• WHAT IS BEING ASKED: Return every line of the records, exact and in full, until you have returned the line with "X153400000Y-103000000D03*", and include none of the pictures.

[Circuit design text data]
^^^^^^^^
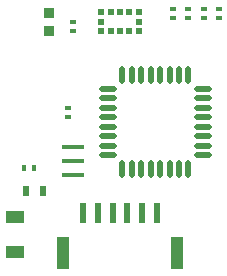
<source format=gtp>
G04 #@! TF.FileFunction,Paste,Top*
%FSLAX46Y46*%
G04 Gerber Fmt 4.6, Leading zero omitted, Abs format (unit mm)*
G04 Created by KiCad (PCBNEW 4.0.7) date 07/27/18 12:45:35*
%MOMM*%
%LPD*%
G01*
G04 APERTURE LIST*
%ADD10C,0.100000*%
%ADD11R,0.500000X0.400000*%
%ADD12O,1.500000X0.500000*%
%ADD13O,0.500000X1.500000*%
%ADD14R,1.600000X1.000000*%
%ADD15R,0.600000X1.800000*%
%ADD16R,1.000000X2.800000*%
%ADD17R,0.500000X0.900000*%
%ADD18R,0.889000X0.889000*%
%ADD19R,0.580000X0.500000*%
%ADD20R,0.500000X0.500000*%
%ADD21R,0.400000X0.500000*%
%ADD22R,1.900000X0.400000*%
G04 APERTURE END LIST*
D10*
D11*
X146000000Y-90500000D03*
X146000000Y-91300000D03*
D12*
X149000000Y-96200000D03*
X149000000Y-97000000D03*
X149000000Y-97800000D03*
X149000000Y-98600000D03*
X149000000Y-99400000D03*
X149000000Y-100200000D03*
X149000000Y-101000000D03*
X149000000Y-101800000D03*
D13*
X150200000Y-103000000D03*
X151000000Y-103000000D03*
X151800000Y-103000000D03*
X152600000Y-103000000D03*
X153400000Y-103000000D03*
X154200000Y-103000000D03*
X155000000Y-103000000D03*
X155800000Y-103000000D03*
D12*
X157000000Y-101800000D03*
X157000000Y-101000000D03*
X157000000Y-100200000D03*
X157000000Y-99400000D03*
X157000000Y-98600000D03*
X157000000Y-97800000D03*
X157000000Y-97000000D03*
X157000000Y-96200000D03*
D13*
X155800000Y-95000000D03*
X155000000Y-95000000D03*
X154200000Y-95000000D03*
X153400000Y-95000000D03*
X152600000Y-95000000D03*
X151800000Y-95000000D03*
X151000000Y-95000000D03*
X150200000Y-95000000D03*
D14*
X141100000Y-107000000D03*
X141100000Y-110000000D03*
D15*
X153125000Y-106725000D03*
X151875000Y-106725000D03*
X150625000Y-106725000D03*
X149375000Y-106725000D03*
X148125000Y-106725000D03*
X146875000Y-106725000D03*
D16*
X145150000Y-110075000D03*
X154850000Y-110075000D03*
D17*
X142000000Y-104800000D03*
X143500000Y-104800000D03*
D18*
X144000000Y-89738000D03*
X144000000Y-91262000D03*
D19*
X148360000Y-89700000D03*
D20*
X149200000Y-89700000D03*
X150000000Y-89700000D03*
X150800000Y-89700000D03*
X151600000Y-89700000D03*
X151600000Y-90500000D03*
X151600000Y-91300000D03*
X150800000Y-91300000D03*
X150000000Y-91300000D03*
X149200000Y-91300000D03*
X148400000Y-91300000D03*
X148400000Y-90500000D03*
D21*
X141900000Y-102900000D03*
X142700000Y-102900000D03*
D11*
X154500000Y-89400000D03*
X154500000Y-90200000D03*
X155800000Y-89400000D03*
X155800000Y-90200000D03*
X157100000Y-89400000D03*
X157100000Y-90200000D03*
X158400000Y-89400000D03*
X158400000Y-90200000D03*
D22*
X146000000Y-103500000D03*
X146000000Y-102300000D03*
X146000000Y-101100000D03*
D11*
X145600000Y-98600000D03*
X145600000Y-97800000D03*
M02*

</source>
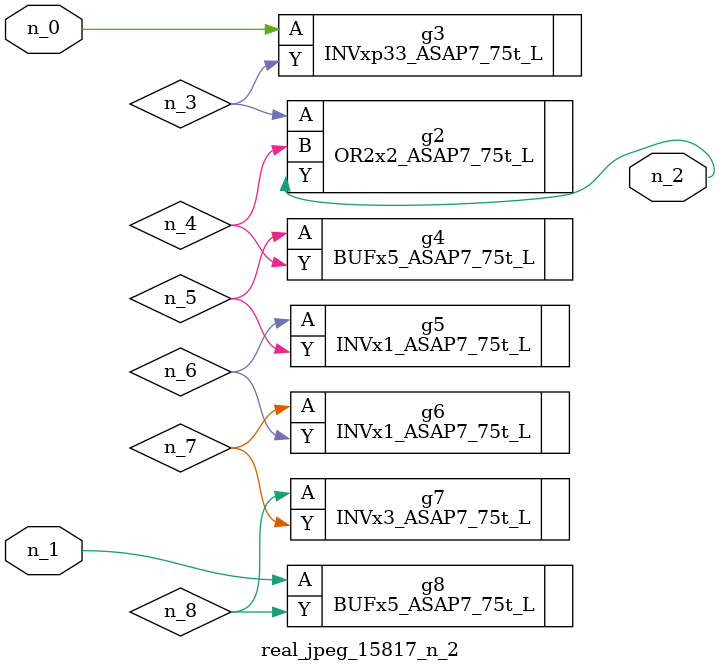
<source format=v>
module real_jpeg_15817_n_2 (n_1, n_0, n_2);

input n_1;
input n_0;

output n_2;

wire n_5;
wire n_4;
wire n_8;
wire n_6;
wire n_7;
wire n_3;

INVxp33_ASAP7_75t_L g3 ( 
.A(n_0),
.Y(n_3)
);

BUFx5_ASAP7_75t_L g8 ( 
.A(n_1),
.Y(n_8)
);

OR2x2_ASAP7_75t_L g2 ( 
.A(n_3),
.B(n_4),
.Y(n_2)
);

BUFx5_ASAP7_75t_L g4 ( 
.A(n_5),
.Y(n_4)
);

INVx1_ASAP7_75t_L g5 ( 
.A(n_6),
.Y(n_5)
);

INVx1_ASAP7_75t_L g6 ( 
.A(n_7),
.Y(n_6)
);

INVx3_ASAP7_75t_L g7 ( 
.A(n_8),
.Y(n_7)
);


endmodule
</source>
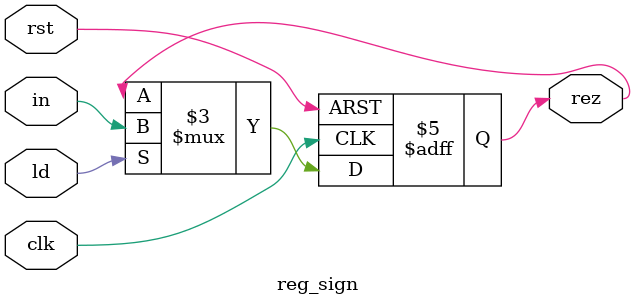
<source format=v>
module reg_m(
  input clk, rst, ld_in_bus, 
  input [7:0] in_bus,
  output reg [7:0] rez
);
  always @ ( posedge clk or negedge rst )
    if ( !rst ) rez <= 0;
    else if ( ld_in_bus ) rez <= in_bus;
endmodule

module reg_q(
  input clk, rst, ld_in_bus, left_shift, set_lsb, lsb,
  input [7:0] in_bus,
  output reg [7:0] rez
);

  always @ ( posedge clk or negedge rst )
    if ( !rst ) rez <= 0;
      else if ( ld_in_bus ) rez <= in_bus;
      else if( left_shift ) begin
        rez <= rez << 1;
      end
      else if(set_lsb) begin
        rez[0] <= lsb;  
      end
endmodule

module reg_a(
  input clk, rst, ld_in_bus, ld_sum, left_shift, lsb,
  input [7:0] in_bus,
  input [7:0] sum,
  output reg [7:0] rez
);

  always @ ( posedge clk or negedge rst ) begin
    if ( !rst ) rez <= 0;
      else if ( ld_in_bus ) begin
       rez <= in_bus;
       //sign <= in_bus[7];
     end
      else if(ld_sum) begin
        //sign <= rez[7];
        rez <= sum;
      end
      else if( left_shift ) begin
        //sign <= rez[7];
        rez <= rez << 1;
        rez[0] <= lsb;
      end
      //sign <= rez[7];
    end

endmodule

module reg_out(
  input clk, rst, ld_in_bus,
  input [7:0] in1,
  input [7:0] in2,
  output reg [7:0] rez
);

reg aux;

always @ (posedge clk or negedge rst) begin
  if(!rst) begin
    rez <= 0;
    aux <= 0;
  end
  else if(ld_in_bus)
    if(aux == 0) begin
      rez <= in1;
      aux <= 1;
    end
    else begin
      rez <= in2;
      aux <= 0;
    end    
end

endmodule

module reg_sign(
  input clk, rst, ld, in,
  output reg rez
  );
  
  always @ (posedge clk or negedge rst) begin
    if(!rst)
      rez <= 0;
    else
      if(ld)
        rez <= in;
  end
  
endmodule

</source>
^^^^^^^^
• ANSWER FOR THIS EXERCISE:
<source format=gtp>
G04 #@! TF.FileFunction,Paste,Top*
%FSLAX46Y46*%
G04 Gerber Fmt 4.6, Leading zero omitted, Abs format (unit mm)*
G04 Created by KiCad (PCBNEW 4.0.7) date 07/27/18 12:45:35*
%MOMM*%
%LPD*%
G01*
G04 APERTURE LIST*
%ADD10C,0.100000*%
%ADD11R,0.500000X0.400000*%
%ADD12O,1.500000X0.500000*%
%ADD13O,0.500000X1.500000*%
%ADD14R,1.600000X1.000000*%
%ADD15R,0.600000X1.800000*%
%ADD16R,1.000000X2.800000*%
%ADD17R,0.500000X0.900000*%
%ADD18R,0.889000X0.889000*%
%ADD19R,0.580000X0.500000*%
%ADD20R,0.500000X0.500000*%
%ADD21R,0.400000X0.500000*%
%ADD22R,1.900000X0.400000*%
G04 APERTURE END LIST*
D10*
D11*
X146000000Y-90500000D03*
X146000000Y-91300000D03*
D12*
X149000000Y-96200000D03*
X149000000Y-97000000D03*
X149000000Y-97800000D03*
X149000000Y-98600000D03*
X149000000Y-99400000D03*
X149000000Y-100200000D03*
X149000000Y-101000000D03*
X149000000Y-101800000D03*
D13*
X150200000Y-103000000D03*
X151000000Y-103000000D03*
X151800000Y-103000000D03*
X152600000Y-103000000D03*
X153400000Y-103000000D03*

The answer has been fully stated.